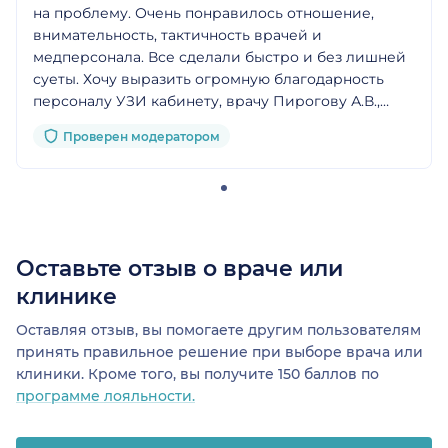
на проблему. Очень понравилось отношение,
внимательность, тактичность врачей и
медперсонала. Все сделали быстро и без лишней
суеты. Хочу выразить огромную благодарность
персоналу УЗИ кабинету, врачу Пирогову А.В.,
Митрофанову И.Н., за такое чуткое отношение к
Проверен модератором
пациентам и четкую организацию лечения!
Процветания больнице!
Оставьте отзыв о враче или
клинике
Оставляя отзыв, вы помогаете другим пользователям
принять правильное решение при выборе врача или
клиники. Кроме того, вы получите 150 баллов по
программе лояльности.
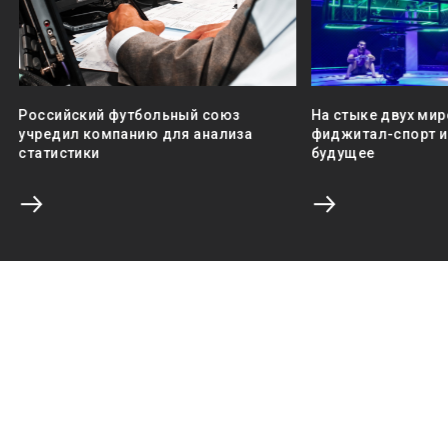
Российский футбольный союз
На стыке двух мир
учредил компанию для анализа
фиджитал-спорт и 
статистики
будущее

● ● ●

Exercise description
Going through the listing above, please work out how many lines contain the word "отзыв", and give the number alone.

Output for this task
2